____ KUTIPAN BACAAN

Oleh: Indah Kartika
“Pangan merupakan soal mati-hidupnya suatu bangsa, apabila kebutuhan pangan rakyat tidak dipenuhi maka “malapetaka”, oleh karena itu perlu usaha secara besar-besaran, radikal, dan revolusioner.”
Ir. Soekarno
Mengutip pernyataan Ir Soekarno, urgensi ketersediaan pangan merupakan salah satu problema krusial yang masih dihadapi negeri ini. Indonesia dihadapkan pada permasalahan kelaparan dan gizi buruk yang terus terjadi di masyarakat. Meninjau kasus yang terjadi di berbagai lapisan masyarakat, warga yang berada di bawah garis kemiskinan masih mengalami kesulitan dalam pemenuhan pangan sehari-hari. Hal ini menjadi sangat ironis, mengingat Indonesia merupakan salah satu negara agraris yang kaya akan sumber daya alam termasuk pangan dan hasil pertanian namun ternyata belum mampu memenuhi kebutuhan pangan dalam negeri sendiri dan masih bergantung pada sokongan impor.

________
____ DATA YANG DIBERIKAN

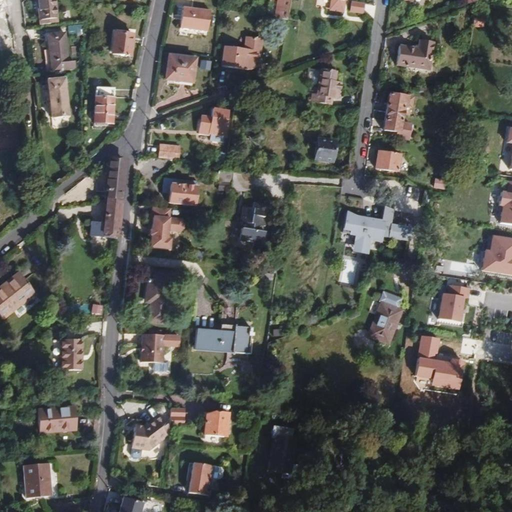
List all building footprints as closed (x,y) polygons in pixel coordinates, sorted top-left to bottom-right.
[(53,19),(56,19),(54,0),(37,0),(40,25),(50,24),(50,22),(53,22),(53,19)] [(289,0),(278,0),(275,19),(286,20),(289,0)] [(364,5),(351,3),(350,11),(363,13),(364,5)] [(210,11),(183,7),(179,28),(206,32),(210,11)] [(484,18),(474,16),(472,26),(482,28),(484,18)] [(83,25),(68,27),(70,38),(84,36),(83,25)] [(133,35),(114,32),(111,54),(131,56),(133,35)] [(64,33),(47,35),(51,73),(74,70),(74,62),(67,63),(64,33)] [(244,50),(224,47),(221,67),(248,70),(258,66),(261,40),(245,38),(244,50)] [(417,49),(399,46),(396,66),(428,71),(430,63),(434,64),(434,59),(430,58),(433,43),(418,40),(417,49)] [(195,59),(168,56),(165,80),(192,83),(195,59)] [(311,88),(318,88),(320,71),(308,69),(306,84),(311,85),(311,88)] [(317,95),(332,98),(336,98),(337,91),(340,92),(341,84),(335,83),(336,73),(330,72),(330,70),(327,70),(327,71),(320,70),(320,71),(318,88),(317,95)] [(63,79),(47,81),(51,118),(68,116),(63,79)] [(309,102),(331,106),(332,98),(317,95),(311,94),(309,102)] [(403,108),(411,109),(413,99),(389,95),(386,113),(402,115),(403,108)] [(114,99),(94,98),(93,124),(112,125),(114,99)] [(402,115),(410,116),(411,109),(403,108),(402,115)] [(224,136),(224,135),(226,120),(228,112),(213,109),(211,118),(201,116),(198,134),(205,135),(207,134),(207,132),(209,133),(209,134),(221,136),(224,136)] [(399,133),(402,115),(386,113),(383,130),(399,133)] [(224,135),(230,136),(233,121),(226,120),(224,135)] [(220,143),(221,136),(209,134),(208,141),(220,143)] [(314,156),(334,158),(336,144),(316,141),(314,156)] [(179,147),(160,145),(158,157),(178,160),(179,147)] [(70,152),(62,158),(68,165),(75,158),(70,152)] [(399,155),(378,152),(375,169),(396,172),(399,155)] [(216,164),(225,165),(227,154),(220,153),(219,160),(216,160),(216,164)] [(333,164),(334,158),(314,156),(313,161),(333,164)] [(106,192),(105,197),(120,199),(124,159),(109,158),(104,192),(106,192)] [(218,181),(233,182),(232,188),(240,188),(242,173),(234,173),(218,173),(218,181)] [(164,179),(163,194),(169,195),(170,185),(184,187),(185,181),(164,179)] [(445,182),(435,180),(434,188),(444,189),(445,182)] [(198,183),(185,181),(184,187),(170,185),(169,195),(168,204),(195,207),(198,183)] [(511,196),(498,195),(493,228),(511,230),(511,196)] [(120,199),(105,197),(102,223),(90,222),(88,236),(116,238),(120,199)] [(413,215),(423,217),(424,206),(415,201),(413,215)] [(265,205),(253,204),(252,210),(241,208),(239,223),(243,224),(242,230),(240,230),(238,242),(253,244),(252,249),(261,250),(263,233),(261,233),(261,227),(264,227),(266,219),(263,218),(265,205)] [(392,211),(383,205),(380,220),(363,217),(363,219),(355,218),(355,216),(345,213),(342,233),(355,235),(354,243),(368,246),(370,239),(381,241),(382,237),(388,238),(409,241),(411,228),(390,225),(392,211)] [(170,219),(170,209),(152,208),(149,251),(170,252),(172,234),(181,234),(182,219),(170,219)] [(486,255),(480,254),(477,274),(511,279),(511,259),(511,260),(511,259),(511,243),(488,239),(486,255)] [(368,246),(354,243),(353,253),(367,255),(368,246)] [(188,267),(170,266),(169,274),(187,276),(188,267)] [(19,272),(0,287),(0,315),(3,319),(36,294),(19,272)] [(171,277),(156,275),(154,288),(147,287),(145,302),(151,302),(150,315),(166,317),(167,304),(173,305),(175,291),(169,290),(171,277)] [(443,290),(439,318),(461,321),(464,293),(443,290)] [(380,304),(397,310),(400,302),(399,299),(384,293),(381,295),(378,302),(380,304)] [(397,310),(380,304),(368,337),(388,344),(400,311),(397,310)] [(166,317),(150,315),(148,322),(165,324),(166,317)] [(220,333),(220,332),(196,330),(194,350),(231,353),(231,354),(248,355),(250,337),(251,328),(234,327),(233,334),(220,333)] [(157,336),(142,335),(141,363),(152,363),(152,369),(155,371),(165,372),(168,370),(168,361),(163,361),(164,336),(157,336)] [(82,340),(61,341),(61,371),(82,371),(82,340)] [(66,428),(75,426),(74,408),(37,411),(38,433),(67,431),(66,428)] [(171,409),(170,425),(184,426),(185,409),(171,409)] [(213,417),(205,416),(203,435),(225,437),(227,415),(213,413),(213,417)] [(141,446),(141,450),(148,452),(165,439),(162,435),(168,430),(169,428),(160,417),(155,420),(149,425),(142,429),(141,427),(136,427),(133,429),(131,445),(141,446)] [(295,440),(276,437),(270,471),(289,474),(295,440)] [(48,464),(22,466),(25,500),(51,498),(48,464)] [(213,467),(193,464),(189,494),(209,497),(213,467)] [(141,511),(144,506),(124,498),(118,511),(141,511)]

________

TUGAS TERTULIS: Tuliskan kembali seluruh teks tentang ketersediaan pangan di atas tanpa mengubah satu kata atau tanda baca pun.

PENYELESAIAN LATIHAN:
Oleh: Indah Kartika
“Pangan merupakan soal mati-hidupnya suatu bangsa, apabila kebutuhan pangan rakyat tidak dipenuhi maka “malapetaka”, oleh karena itu perlu usaha secara besar-besaran, radikal, dan revolusioner.”
Ir. Soekarno
Mengutip pernyataan Ir Soekarno, urgensi ketersediaan pangan merupakan salah satu problema krusial yang masih dihadapi negeri ini. Indonesia dihadapkan pada permasalahan kelaparan dan gizi buruk yang terus terjadi di masyarakat. Meninjau kasus yang terjadi di berbagai lapisan masyarakat, warga yang berada di bawah garis kemiskinan masih mengalami kesulitan dalam pemenuhan pangan sehari-hari. Hal ini menjadi sangat ironis, mengingat Indonesia merupakan salah satu negara agraris yang kaya akan sumber daya alam termasuk pangan dan hasil pertanian namun ternyata belum mampu memenuhi kebutuhan pangan dalam negeri sendiri dan masih bergantung pada sokongan impor.